The appeal also clearly shows the government’s incoherence and the sharp contradictions that exist in its land policy.
Rakgase won a precedent-setting court victory earlier in September that could have profound consequences for black farmers like him, who have spent decades being refused the right to buy state land they have lived and worked on, and have instead been offered long-term leases by the state.
These leases, offered under the state’s “Proactive Land Acquisition” strategy, strongly suggest the state is intent on pursuing land nationalisation as a mechanism of land reform, one advanced not only by the EFF but also by former president Jacob Zuma.
By contrast, President Cyril Ramaphosa has repeatedly stated that the ANC “rejects the notion” of the state owning all of SA’s land.
“Land is an asset that people want to have in their hands so that they can work this asset,” he said in an interview with eNCA in 2018. “We’re going to embark on an agricultural revolution that’s going to empower our people to work land effectively.”
But the exact opposite appears to have happened in the case of Rakgase, whose farm was allegedly invaded in 2016 as a direct consequence of the state’s insistence that he continue leasing the land for another 30 years.

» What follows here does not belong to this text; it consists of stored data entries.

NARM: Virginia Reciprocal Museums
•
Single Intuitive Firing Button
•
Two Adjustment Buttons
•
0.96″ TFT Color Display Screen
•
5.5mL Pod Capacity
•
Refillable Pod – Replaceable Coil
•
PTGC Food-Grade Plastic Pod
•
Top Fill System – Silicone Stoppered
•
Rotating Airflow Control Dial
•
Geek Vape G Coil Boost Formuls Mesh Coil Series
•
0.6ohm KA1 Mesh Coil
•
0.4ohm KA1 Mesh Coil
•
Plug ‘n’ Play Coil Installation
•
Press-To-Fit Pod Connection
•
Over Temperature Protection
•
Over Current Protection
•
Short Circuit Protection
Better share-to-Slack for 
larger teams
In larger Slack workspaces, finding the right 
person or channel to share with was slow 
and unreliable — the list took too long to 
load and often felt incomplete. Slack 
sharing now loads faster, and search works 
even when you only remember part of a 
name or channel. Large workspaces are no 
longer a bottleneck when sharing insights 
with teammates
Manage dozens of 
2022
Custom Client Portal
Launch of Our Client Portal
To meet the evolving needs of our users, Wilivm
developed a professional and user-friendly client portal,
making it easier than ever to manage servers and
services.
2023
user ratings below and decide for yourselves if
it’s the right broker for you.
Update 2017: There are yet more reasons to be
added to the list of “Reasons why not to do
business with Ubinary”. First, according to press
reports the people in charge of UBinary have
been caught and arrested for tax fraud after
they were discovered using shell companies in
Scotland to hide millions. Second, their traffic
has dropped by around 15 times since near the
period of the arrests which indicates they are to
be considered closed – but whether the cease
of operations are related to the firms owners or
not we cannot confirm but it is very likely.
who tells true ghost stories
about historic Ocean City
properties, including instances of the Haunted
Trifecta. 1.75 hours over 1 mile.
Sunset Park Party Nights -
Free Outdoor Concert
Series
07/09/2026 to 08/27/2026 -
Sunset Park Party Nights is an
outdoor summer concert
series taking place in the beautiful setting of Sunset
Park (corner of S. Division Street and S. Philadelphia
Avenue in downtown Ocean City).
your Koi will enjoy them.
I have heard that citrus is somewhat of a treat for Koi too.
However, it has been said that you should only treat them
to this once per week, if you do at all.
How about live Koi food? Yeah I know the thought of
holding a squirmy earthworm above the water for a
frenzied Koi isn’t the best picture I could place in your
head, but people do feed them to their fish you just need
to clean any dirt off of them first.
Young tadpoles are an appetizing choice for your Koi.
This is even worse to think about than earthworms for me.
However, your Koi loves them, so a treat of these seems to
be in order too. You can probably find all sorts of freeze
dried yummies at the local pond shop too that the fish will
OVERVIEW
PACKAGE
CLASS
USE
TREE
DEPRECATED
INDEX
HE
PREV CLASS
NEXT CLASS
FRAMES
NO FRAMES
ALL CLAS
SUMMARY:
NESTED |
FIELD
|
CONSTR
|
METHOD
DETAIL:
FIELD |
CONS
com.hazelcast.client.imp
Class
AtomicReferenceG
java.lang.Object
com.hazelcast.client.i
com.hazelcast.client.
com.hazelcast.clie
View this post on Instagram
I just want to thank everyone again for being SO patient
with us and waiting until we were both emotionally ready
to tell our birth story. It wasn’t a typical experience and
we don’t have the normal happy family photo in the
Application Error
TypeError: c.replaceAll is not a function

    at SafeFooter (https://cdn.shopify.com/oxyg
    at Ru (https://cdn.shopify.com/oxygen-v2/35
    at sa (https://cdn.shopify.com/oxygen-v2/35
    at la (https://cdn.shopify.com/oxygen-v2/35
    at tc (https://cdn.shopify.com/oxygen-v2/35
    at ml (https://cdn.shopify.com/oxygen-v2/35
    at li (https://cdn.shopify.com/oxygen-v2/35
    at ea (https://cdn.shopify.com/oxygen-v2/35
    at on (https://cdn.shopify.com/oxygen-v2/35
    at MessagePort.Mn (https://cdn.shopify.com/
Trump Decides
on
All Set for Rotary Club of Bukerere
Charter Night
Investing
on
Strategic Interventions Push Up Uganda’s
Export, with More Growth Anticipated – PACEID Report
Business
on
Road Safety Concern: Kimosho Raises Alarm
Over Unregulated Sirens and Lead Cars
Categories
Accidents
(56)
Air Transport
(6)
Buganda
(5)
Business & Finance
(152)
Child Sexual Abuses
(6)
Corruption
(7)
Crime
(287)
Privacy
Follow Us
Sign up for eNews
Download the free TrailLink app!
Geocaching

Rakgase told Business Day that those who invaded the land were adamant he had no valid claim on it, because he did not own it.
Davis accepted that the state had offered to sell Rakgase the farm he has been leasing since 1991, in 2002, under the now discontinued Land Redistribution for Agricultural Development (LRAD) programme, and that it had then failed to transfer the property to him after he agreed to buy it.
He found that a “breach of the state’s constitutional duties had occurred” in its handling of Rakgase’s attempts to buy the farm it had offered him.
But, in a leave to appeal application filed on Friday, the department of land reform argues that it was only in 2010 that the state’s land disposal committee agreed with the provincial grant committee’s approval of funding for Rakgase to buy his farm. It insists that the grant committee had no power to approve the actual sale.
It says Davis was incorrect to blame the minister of land reform for the 17-year delay in Rakgase’s application to buy the farm being processed, as he had only received the land disposal committee’s recommendation nine years ago.
During his evaluation of the state’s attempts to justify why it had not honoured its 2002 promise to sell Rakgase his land, Davis said the government’s argument that Rakgase had “security of tenure” and faced no imminent prospect of eviction with the long-term lease that had instead been offered to him “smacks of callousness and cynicism, particularly given our country’s historical deficiencies in dealing with land reform”.
Davis said Rakgase’s advanced age justified his decision to order the state to sell him the land now.
But the government insists the judge was wrong to reach this conclusion, as other members of Rakgase’s family had applied for grant funding to buy the property and he was “not the only possible beneficiary of the farm”.